Plain-text document sources:
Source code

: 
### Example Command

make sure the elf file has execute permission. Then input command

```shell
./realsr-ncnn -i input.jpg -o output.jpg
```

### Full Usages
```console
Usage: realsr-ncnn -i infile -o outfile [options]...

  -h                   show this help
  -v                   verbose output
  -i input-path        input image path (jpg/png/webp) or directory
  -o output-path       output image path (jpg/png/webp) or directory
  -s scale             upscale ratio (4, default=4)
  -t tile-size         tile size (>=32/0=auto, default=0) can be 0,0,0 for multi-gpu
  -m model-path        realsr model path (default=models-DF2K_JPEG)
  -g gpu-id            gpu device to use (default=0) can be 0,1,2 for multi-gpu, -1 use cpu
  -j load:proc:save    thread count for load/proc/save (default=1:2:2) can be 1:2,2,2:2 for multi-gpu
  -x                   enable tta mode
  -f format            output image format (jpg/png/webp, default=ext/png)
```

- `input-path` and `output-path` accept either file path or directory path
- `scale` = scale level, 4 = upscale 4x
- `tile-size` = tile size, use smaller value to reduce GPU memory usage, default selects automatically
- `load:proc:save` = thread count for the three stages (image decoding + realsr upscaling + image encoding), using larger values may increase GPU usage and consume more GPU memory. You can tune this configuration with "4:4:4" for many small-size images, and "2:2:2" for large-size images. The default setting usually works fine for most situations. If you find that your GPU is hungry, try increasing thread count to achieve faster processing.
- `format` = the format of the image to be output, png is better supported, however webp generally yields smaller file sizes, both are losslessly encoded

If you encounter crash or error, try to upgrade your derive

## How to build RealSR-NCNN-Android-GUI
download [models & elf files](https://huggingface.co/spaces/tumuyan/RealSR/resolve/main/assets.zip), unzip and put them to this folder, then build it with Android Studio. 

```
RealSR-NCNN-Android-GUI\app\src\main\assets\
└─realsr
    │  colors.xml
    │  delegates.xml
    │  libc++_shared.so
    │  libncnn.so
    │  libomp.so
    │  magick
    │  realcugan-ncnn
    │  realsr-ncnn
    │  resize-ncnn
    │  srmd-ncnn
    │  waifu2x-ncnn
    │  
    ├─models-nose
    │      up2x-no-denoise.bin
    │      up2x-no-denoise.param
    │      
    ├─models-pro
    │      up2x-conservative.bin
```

## Task requirements
Report how many lines in the data include the word "output", and give nothing but the count.

## Reply
6